Lesung Die Geheimnisse von „Babylon Berlin“

Wuppertal · Volker Kutscher liest als Gast der Bergischen Universität aus seinem neuesten Roman „Olympia“.

Volker Kutscher gab an der Bergischen Universität Einblicke in das Seelenleben seiner Romanfigur Gereon Rath.

Foto: Fischer, Andreas H503840

Ein Mord bei den Olympischen Spielen, und der Ermittler heißt Gereon Rath: Wer Fan von Volker Kutschers Romanen oder der TV-Serie „Babylon Berlin“ ist, horcht hier auf - und hatte Grund, zur Uni zu strömen. Der Bestsellerautor las auf Einladung des Fachbereichs Literaturwissenschaft aus „Olympia“, dem achten und neuesten Rath-Fall.
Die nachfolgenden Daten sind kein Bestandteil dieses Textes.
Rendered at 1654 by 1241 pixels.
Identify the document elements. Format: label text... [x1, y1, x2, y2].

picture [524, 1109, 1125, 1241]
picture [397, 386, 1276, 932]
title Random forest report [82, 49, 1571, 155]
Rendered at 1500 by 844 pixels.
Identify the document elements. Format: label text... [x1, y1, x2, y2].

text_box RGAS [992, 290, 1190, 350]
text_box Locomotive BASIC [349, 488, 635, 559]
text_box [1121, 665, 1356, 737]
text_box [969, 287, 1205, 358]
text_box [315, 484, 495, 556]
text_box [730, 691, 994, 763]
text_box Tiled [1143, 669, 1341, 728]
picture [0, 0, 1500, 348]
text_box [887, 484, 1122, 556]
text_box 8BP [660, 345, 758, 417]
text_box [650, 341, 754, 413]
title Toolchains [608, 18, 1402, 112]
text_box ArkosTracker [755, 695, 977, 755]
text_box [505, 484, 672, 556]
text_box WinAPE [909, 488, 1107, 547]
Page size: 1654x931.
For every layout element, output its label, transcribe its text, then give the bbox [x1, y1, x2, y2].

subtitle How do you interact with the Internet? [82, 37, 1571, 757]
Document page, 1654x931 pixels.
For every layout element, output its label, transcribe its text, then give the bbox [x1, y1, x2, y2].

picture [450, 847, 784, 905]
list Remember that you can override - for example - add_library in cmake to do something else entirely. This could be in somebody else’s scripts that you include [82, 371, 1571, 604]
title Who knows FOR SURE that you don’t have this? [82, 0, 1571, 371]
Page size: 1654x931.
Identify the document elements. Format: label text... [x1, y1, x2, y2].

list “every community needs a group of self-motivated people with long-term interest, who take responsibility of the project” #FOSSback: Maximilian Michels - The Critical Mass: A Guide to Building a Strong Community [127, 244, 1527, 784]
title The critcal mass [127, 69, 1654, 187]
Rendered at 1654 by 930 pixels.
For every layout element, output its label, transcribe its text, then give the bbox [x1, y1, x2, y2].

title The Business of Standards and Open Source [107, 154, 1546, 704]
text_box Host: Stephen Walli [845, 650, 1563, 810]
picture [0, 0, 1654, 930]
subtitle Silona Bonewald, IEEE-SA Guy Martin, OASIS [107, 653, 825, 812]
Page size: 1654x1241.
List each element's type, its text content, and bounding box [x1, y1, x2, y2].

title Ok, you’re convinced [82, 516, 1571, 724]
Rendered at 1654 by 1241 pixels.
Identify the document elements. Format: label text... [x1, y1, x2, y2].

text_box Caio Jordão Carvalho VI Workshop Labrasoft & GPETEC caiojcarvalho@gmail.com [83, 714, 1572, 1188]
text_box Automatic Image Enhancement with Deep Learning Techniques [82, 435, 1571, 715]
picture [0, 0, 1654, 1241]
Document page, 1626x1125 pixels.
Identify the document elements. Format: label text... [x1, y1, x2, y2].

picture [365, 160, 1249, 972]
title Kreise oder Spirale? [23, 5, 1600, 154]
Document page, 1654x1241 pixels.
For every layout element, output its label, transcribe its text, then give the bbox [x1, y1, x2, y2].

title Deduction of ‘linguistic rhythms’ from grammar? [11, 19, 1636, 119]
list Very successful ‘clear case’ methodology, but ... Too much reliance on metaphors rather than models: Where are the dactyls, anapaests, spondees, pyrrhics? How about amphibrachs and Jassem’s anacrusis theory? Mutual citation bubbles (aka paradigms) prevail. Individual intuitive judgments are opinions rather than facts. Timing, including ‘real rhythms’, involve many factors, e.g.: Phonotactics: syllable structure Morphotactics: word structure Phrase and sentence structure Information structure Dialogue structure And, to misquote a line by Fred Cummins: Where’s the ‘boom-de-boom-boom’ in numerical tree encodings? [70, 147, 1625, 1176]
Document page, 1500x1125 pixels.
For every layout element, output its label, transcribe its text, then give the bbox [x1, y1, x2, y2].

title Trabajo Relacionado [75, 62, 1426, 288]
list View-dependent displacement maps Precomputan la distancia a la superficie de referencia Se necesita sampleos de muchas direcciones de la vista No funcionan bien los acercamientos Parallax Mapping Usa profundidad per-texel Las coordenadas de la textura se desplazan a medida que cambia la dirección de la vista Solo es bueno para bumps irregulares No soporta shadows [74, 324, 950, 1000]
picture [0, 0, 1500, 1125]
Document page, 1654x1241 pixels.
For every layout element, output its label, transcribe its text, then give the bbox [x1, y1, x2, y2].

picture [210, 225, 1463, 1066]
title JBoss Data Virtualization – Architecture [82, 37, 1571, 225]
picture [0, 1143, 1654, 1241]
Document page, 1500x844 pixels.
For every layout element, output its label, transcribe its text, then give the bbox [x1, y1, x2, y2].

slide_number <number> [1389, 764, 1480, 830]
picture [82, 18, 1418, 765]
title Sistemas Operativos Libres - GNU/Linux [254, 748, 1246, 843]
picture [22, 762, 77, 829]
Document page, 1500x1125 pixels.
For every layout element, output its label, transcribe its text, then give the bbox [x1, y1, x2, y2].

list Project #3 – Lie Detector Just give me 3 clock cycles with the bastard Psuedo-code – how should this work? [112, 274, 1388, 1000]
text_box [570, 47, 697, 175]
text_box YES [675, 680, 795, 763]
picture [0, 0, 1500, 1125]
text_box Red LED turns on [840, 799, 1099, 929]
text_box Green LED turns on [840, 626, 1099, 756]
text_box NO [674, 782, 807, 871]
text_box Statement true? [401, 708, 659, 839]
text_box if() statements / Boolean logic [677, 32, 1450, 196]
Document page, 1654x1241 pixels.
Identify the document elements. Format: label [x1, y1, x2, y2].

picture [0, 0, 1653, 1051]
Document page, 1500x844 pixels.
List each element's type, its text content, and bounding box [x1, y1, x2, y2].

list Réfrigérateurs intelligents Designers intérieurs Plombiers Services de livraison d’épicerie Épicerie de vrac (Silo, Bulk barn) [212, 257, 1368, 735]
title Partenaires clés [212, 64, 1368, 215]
Neben Textauszügen war dort auch viel Gespräch zu erleben - und Kutschers heiteres Geständnis als fiktionaler Autor: „Ich lüge ja.“

Regisseur der Erfolgsserie auf Basis der Bücher ist der aus Wuppertal stammende Tom Tykwer. Stets geht es um den Polizeikommissar Gereon Rath - eher Antiheld als Held. Drei Staffeln wurden bislang ausgestrahlt, die indes nicht auf drei Büchern, sondern umverteilt auf Fall eins und zwei basieren. Während dort ein Panorama der Zwanziger ausgebreitet wird, spielt ein Teil von Kutschers Werken in der Nazizeit - so auch „Olympia“. Die Handlung dreht sich dort zunächst um den Tod eines Sportfunktionärs und die Behauptung, er sei Teil einer kommunistischen Verschwörung.

Die Spiele in Berlin nutzte das Regime bekanntlich für Propaganda, und der Roman führt nicht zuletzt vor, wie sich Rath zur immer brutaleren NS-Macht verhält: Er versucht sich durchzulavieren.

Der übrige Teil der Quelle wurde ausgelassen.